:: Verilen Problem 1 ::
Söyleşi metnine göre şu soruları yanıtlayın:
(a) Şirket kârını ne sıklıkla açıklayıp çalışanlarla paylaşıyor?
(b) Kadın çalışanlara daha fazla verilip verilmediği sorusuna verilen cevap nedir?
(c) Türkiye ile ilgili keşkede neyin bitmesi çok istendiği söyleniyor?

:: Alıntı Metin ::

Hala Türkiye'de ve dünyada nadir olduğunu düşünüyorum, varsa da ben bilmeyeceğim, kar paylaşımı dediğimiz bir yaklaşımımız var.

Biz karımızı üç ayda bir açıklayarak çalışanlarımız ile paylaşıyoruz. Dolayısıyla herkes SUTEKS'in ortağı.

BŞ: Kadın çalışanlara daha fazla veriyor musunuz?


NG:
Hayır. Herkes eşit.

Şöyledir o; karın yüzde 10'u kadar oranını herkesin maaş oranına bölerek paylaştırıyoruz.

Dolayısıyla bizim bütün yaklaşımlarımız eşitlikçi.

Benim bütün yaklaşımlarım hayatta, karşımdakinin yerine kendimi koyarak hep düşünmek üzerine.

O nedenle böyle farklı bir kurumsal yapımız var.

BŞ: Ne kadar güzel. Ödüllerde aldığınıza göre.

NG:
Evet. Bu da bize ödül getirmiş oldu.

BŞ:
Şimdi keşke diye bir bölümümüz var. Bülent Şenver'in Odasında konuğum Nur Ger ile birlikteyiz.

Şimdi üç keşke.

Üç keşkenin birincisi dünya ile ilgili.

Size desem ki "Dünya ile ilgili bana bir keşke söyler misiniz?

Dünya ile ilgili keşke?"

NG:
Çok ciddi adaletsizlik ve gelir dağılımı eşitsizliği var.

İnsanlığın şuan içinde yaşadığı dünyadaki adaletsiz konumun değişebilmesi için gerekli yapısal bazı değişikliklerin yapılabilir olmasını ve sürekli savaşarak değiş, şiddetle değil , daha uzlaşma kültürü içinde ve asgari müştereklerde feragat ederek bir arada yaşayabilmeyi öğrenebilsek.

BŞ:
Peki, Türkiye ile ilgili keşke.

NG:
Terör ile ilgili benim çok şeyim var.

Bitmiş olmasını çok çok çok istiyorum.

BŞ:
PKK terörü.

NG:
Ben Terör diyeyim, bunun adını nasıl koymadan.

BŞ:
Trafik terörü de var.

NG:
Haklısınız.

BŞ:
PKK Terörü var, Trafik Terörü başka bir şey.

NG:
Ben Türkiye'deki çeşitli adlarla koyuyoruz.

Kürt sorunu diyoruz.

PKK diyoruz.  

Ama ben birinci derecede bu terörün bitmesini çok yürekten istiyorum.

Türkiye Cumhuriyeti vatandaşlarının el ele ve herhangi bir ayrımcılığa gerçi bu da bunun bir parçası, gerek kalmadan beraberce yaşayabilmelerini çok istiyorum.

BŞ:
Üçüncü keşke de kendiniz ile ilgili. Nur Ger keşke

NG:
Şöyle bir şey var, ben çalışma hayatı odaklı oldum.

Gerçektende hala öyleyim.

Çalışma hayatı, sosyal sorumluluklar, vs.

Kendime daha fazla vakit ayırabilmiş olmayı, özel hayat ve çalışma hayatı dengesinde  özel hayatıma daha fazla zaman ayırabilmiş olmayı ararım bazen.

:: Alıştırma Materyali ::

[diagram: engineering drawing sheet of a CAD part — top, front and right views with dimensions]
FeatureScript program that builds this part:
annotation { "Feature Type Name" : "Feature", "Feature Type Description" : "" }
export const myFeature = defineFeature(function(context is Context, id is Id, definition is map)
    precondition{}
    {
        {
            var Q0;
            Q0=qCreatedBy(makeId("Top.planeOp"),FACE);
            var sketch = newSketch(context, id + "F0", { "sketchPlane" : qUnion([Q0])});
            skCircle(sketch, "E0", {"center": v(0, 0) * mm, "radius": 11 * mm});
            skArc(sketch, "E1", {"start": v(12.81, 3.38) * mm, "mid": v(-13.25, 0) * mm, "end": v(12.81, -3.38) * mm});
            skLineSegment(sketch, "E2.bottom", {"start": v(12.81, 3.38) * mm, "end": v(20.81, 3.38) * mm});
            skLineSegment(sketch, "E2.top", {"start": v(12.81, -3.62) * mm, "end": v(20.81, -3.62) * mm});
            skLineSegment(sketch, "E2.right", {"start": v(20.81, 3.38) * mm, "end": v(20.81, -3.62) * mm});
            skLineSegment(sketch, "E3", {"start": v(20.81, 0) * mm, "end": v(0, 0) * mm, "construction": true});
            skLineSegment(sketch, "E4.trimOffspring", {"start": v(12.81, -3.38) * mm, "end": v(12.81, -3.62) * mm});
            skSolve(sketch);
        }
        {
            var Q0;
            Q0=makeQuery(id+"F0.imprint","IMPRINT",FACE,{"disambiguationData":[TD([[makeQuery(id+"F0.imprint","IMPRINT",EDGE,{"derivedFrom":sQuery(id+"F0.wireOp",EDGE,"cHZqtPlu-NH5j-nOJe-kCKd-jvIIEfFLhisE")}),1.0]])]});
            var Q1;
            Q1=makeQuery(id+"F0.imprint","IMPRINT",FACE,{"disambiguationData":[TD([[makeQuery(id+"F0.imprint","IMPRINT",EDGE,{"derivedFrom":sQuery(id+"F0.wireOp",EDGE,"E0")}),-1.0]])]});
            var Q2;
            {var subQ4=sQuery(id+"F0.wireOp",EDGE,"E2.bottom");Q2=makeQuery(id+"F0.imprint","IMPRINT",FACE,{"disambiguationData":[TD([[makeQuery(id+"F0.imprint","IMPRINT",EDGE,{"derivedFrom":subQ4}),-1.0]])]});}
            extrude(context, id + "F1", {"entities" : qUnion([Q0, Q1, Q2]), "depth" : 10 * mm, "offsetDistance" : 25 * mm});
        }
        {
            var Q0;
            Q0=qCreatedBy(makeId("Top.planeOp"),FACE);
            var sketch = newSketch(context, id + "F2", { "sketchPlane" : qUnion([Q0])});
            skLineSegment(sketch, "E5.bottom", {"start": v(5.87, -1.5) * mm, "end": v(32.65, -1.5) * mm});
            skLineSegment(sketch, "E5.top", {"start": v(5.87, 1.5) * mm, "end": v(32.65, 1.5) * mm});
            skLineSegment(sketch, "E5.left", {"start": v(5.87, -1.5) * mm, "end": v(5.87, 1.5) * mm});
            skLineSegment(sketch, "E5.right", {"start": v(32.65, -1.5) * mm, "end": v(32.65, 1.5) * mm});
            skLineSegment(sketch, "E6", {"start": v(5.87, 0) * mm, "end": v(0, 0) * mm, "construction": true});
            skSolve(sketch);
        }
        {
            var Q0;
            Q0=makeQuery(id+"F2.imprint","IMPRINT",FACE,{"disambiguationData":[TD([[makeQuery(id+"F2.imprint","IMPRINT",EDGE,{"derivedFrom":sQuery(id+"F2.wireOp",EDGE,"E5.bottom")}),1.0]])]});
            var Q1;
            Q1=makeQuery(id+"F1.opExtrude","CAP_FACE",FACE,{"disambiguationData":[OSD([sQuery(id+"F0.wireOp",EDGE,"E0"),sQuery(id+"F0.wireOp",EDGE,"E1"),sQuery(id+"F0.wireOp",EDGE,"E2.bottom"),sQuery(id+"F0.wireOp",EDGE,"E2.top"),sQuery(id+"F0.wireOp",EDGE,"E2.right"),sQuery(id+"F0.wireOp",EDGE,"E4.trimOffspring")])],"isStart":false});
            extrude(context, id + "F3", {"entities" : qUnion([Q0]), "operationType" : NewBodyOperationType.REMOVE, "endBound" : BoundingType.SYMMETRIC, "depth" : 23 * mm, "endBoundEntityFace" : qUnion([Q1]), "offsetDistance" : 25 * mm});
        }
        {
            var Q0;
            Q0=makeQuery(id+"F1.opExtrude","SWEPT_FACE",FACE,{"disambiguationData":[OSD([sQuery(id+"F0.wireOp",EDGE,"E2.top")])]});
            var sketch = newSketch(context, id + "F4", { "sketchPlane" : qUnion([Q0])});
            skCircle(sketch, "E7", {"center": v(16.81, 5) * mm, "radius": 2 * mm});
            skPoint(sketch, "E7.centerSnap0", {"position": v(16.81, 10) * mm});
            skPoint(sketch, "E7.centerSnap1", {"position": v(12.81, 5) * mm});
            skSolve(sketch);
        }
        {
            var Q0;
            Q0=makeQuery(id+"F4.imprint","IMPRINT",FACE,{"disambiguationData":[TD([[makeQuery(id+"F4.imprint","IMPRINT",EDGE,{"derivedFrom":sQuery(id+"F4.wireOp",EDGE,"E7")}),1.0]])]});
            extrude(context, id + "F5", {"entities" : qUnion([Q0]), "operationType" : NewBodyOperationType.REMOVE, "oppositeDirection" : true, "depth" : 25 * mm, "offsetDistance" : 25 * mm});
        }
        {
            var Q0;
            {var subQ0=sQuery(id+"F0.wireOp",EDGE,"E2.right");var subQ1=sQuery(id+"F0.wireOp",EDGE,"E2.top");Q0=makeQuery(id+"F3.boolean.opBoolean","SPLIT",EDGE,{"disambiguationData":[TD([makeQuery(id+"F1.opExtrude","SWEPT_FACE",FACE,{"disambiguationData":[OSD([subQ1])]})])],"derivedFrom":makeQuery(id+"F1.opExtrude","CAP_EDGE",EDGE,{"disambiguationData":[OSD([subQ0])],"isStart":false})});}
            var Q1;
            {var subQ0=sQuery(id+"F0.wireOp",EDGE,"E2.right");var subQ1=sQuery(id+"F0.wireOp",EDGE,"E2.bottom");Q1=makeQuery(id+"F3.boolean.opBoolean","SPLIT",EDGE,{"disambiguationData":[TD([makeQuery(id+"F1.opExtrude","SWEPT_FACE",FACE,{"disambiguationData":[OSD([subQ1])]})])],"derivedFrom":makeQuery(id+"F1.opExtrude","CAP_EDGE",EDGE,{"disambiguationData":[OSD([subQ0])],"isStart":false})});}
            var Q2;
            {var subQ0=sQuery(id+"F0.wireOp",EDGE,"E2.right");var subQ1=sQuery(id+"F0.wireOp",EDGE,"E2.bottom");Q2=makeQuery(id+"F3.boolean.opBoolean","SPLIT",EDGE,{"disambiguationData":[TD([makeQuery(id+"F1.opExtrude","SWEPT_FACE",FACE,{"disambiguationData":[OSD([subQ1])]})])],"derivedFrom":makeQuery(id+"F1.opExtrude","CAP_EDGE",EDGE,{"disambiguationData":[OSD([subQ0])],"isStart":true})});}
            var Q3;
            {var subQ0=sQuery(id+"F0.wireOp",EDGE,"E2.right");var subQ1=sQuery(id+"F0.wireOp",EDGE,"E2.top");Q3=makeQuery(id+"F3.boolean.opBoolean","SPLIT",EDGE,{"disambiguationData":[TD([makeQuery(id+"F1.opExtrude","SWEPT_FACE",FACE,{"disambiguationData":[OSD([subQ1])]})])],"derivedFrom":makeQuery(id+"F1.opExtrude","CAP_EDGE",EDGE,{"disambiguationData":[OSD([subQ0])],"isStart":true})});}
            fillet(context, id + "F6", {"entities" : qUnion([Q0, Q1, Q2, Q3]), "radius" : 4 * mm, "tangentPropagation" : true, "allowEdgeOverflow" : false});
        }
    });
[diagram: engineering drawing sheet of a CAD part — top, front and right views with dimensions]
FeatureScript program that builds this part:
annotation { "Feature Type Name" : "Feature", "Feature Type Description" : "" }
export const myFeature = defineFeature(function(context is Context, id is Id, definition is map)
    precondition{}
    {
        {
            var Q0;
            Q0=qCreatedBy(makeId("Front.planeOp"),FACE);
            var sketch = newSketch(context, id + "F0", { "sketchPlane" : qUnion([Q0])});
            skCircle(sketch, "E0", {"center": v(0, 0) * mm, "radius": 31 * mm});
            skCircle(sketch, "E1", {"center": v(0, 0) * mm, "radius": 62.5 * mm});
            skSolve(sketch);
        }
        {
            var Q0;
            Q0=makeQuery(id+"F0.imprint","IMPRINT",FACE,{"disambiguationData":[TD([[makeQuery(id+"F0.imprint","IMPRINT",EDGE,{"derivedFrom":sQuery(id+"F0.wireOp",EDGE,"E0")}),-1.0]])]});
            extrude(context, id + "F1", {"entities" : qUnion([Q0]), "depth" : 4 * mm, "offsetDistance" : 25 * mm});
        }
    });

:: Verilen Problem 2 ::
Lütfen kayıtlarda, başından "v(20.81, 0) *" ifadesini içeren satıra kadar uzanan kısmı, iki uç da dahil olmak üzere, aynen yazın.

:: Alıştırma Cevabı 1 ::
(a) Üç ayda bir.
(b) Hayır, herkes eşit.
(c) Terörün.

:: Alıştırma Cevabı 2 ::
[diagram: engineering drawing sheet of a CAD part — top, front and right views with dimensions]
FeatureScript program that builds this part:
annotation { "Feature Type Name" : "Feature", "Feature Type Description" : "" }
export const myFeature = defineFeature(function(context is Context, id is Id, definition is map)
    precondition{}
    {
        {
            var Q0;
            Q0=qCreatedBy(makeId("Top.planeOp"),FACE);
            var sketch = newSketch(context, id + "F0", { "sketchPlane" : qUnion([Q0])});
            skCircle(sketch, "E0", {"center": v(0, 0) * mm, "radius": 11 * mm});
            skArc(sketch, "E1", {"start": v(12.81, 3.38) * mm, "mid": v(-13.25, 0) * mm, "end": v(12.81, -3.38) * mm});
            skLineSegment(sketch, "E2.bottom", {"start": v(12.81, 3.38) * mm, "end": v(20.81, 3.38) * mm});
            skLineSegment(sketch, "E2.top", {"start": v(12.81, -3.62) * mm, "end": v(20.81, -3.62) * mm});
            skLineSegment(sketch, "E2.right", {"start": v(20.81, 3.38) * mm, "end": v(20.81, -3.62) * mm});
            skLineSegment(sketch, "E3", {"start": v(20.81, 0) * mm, "end": v(0, 0) * mm, "construction": true});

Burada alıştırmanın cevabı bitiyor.